- _Page excerpt_
#####

Support Our Scouts Act of 2005
- Enacted by: the 109th United States Congress

= Support Our Scouts Act =

2005 act of United States Congress

The Support Our Scouts Act of 2005 was passed as part of the Department of Defense Appropriations Act, 2006 (Public Law 109-148, Division A, Title VIII, Sec. 8126) to prevent Local, State and Federal agencies from reducing their support for the Boy Scouts of America (and other youth organization). The bill was passed in the wake of a number of controversies involving the Boy Scouts of America, such as their exclusion of gays and atheists, and subsequent attempts to limit government support of the organization.

==Legislative language==
In particular, the bill states:
- No Federal law... shall be construed to limit any Federal agency from providing any form of support for a youth organization (including the Boy Scouts of America or any group officially affiliated with the Boy Scouts of America) that would result in that Federal agency providing less support to that youth organization... than was provided during the preceding fiscal year.

#####

- _Given data_
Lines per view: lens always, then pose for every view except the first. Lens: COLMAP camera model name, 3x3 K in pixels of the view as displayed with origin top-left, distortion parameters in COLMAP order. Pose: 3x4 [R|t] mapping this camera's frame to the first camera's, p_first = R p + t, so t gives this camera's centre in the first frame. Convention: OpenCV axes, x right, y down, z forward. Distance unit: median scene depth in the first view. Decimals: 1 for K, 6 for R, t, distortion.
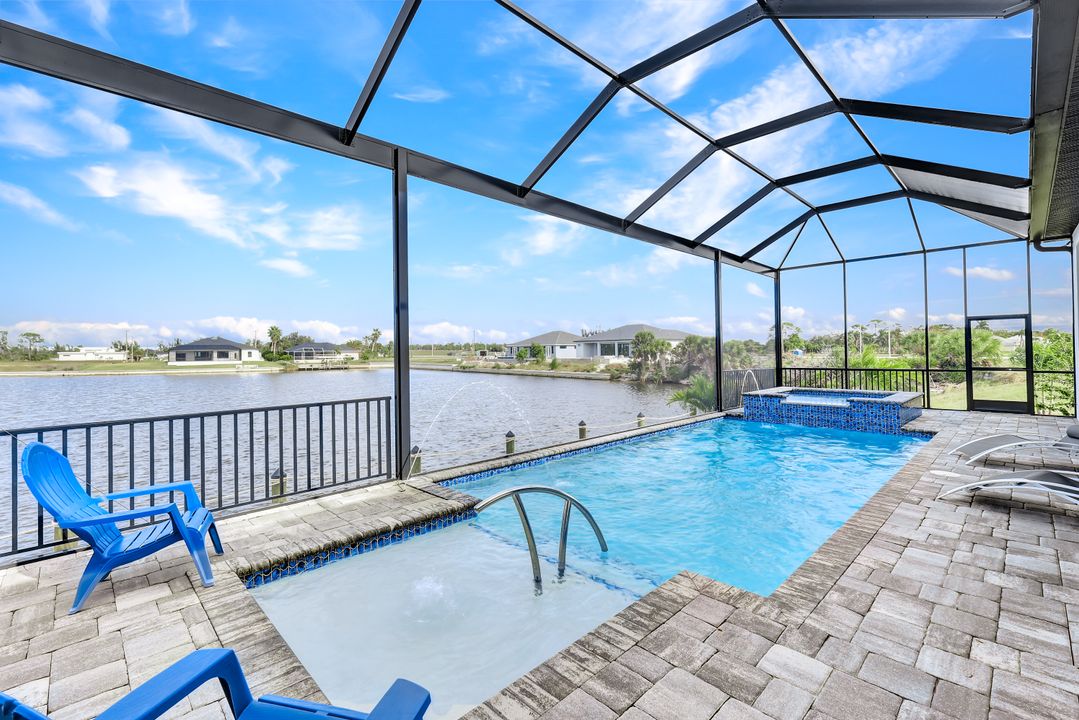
lens RADIAL K [[469.8, 0, 539.1], [0, 469.8, 355.6], [0, 0, 1]] dist [0.002166, 0.000441]
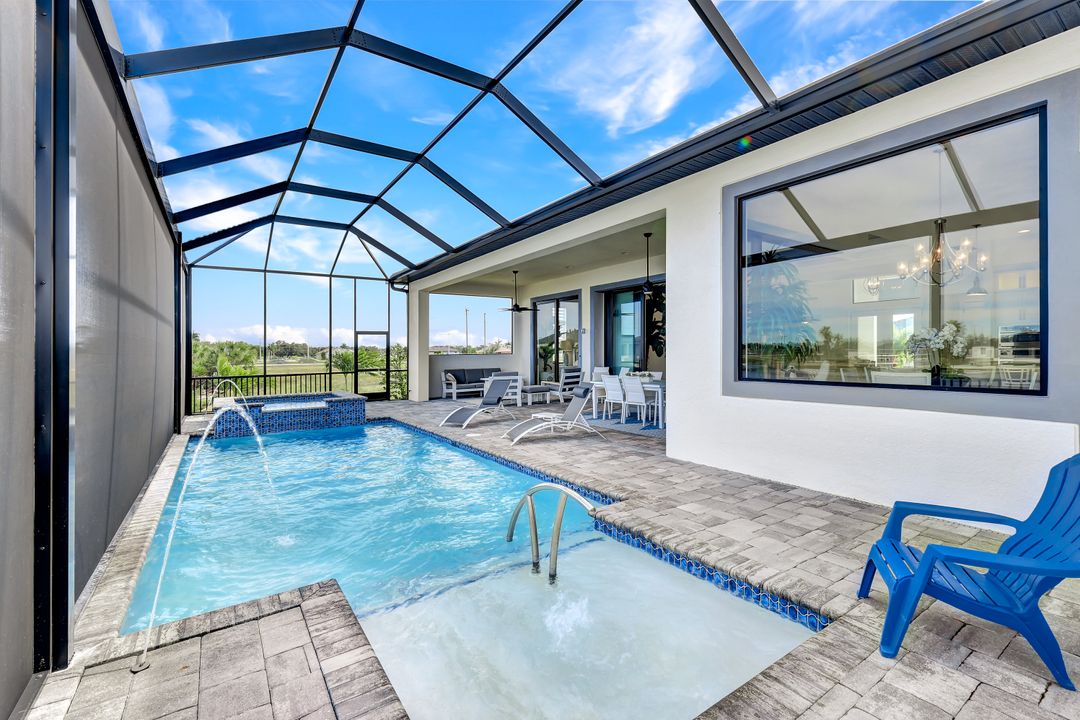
lens RADIAL K [[476.0, 0, 540.0], [0, 476.0, 360.0], [0, 0, 1]] dist [0.002003, 0.000245]
pose [[0.181065, -0.009611, 0.983424, -0.733153], [0.022152, 0.999738, 0.005691, 0.004518], [-0.983222, 0.020754, 0.181230, 0.599975]]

#####

- _Action item 1_
According to the Support Our Scouts Act page, which Congress enacted the act?
- _Action item 2_
Rewrite the Support Our Scouts Act page from "The Support Our" up to and including "of the organization.", with "controversies" changed to "disputes".
This data comes from a separate source.

- _Reply 1_
The 109th United States Congress.

- _Reply 2_
The Support Our Scouts Act of 2005 was passed as part of the Department of Defense Appropriations Act, 2006 (Public Law 109-148, Division A, Title VIII, Sec. 8126) to prevent Local, State and Federal agencies from reducing their support for the Boy Scouts of America (and other youth organization). The bill was passed in the wake of a number of disputes involving the Boy Scouts of America, such as their exclusion of gays and atheists, and subsequent attempts to limit government support of the organization.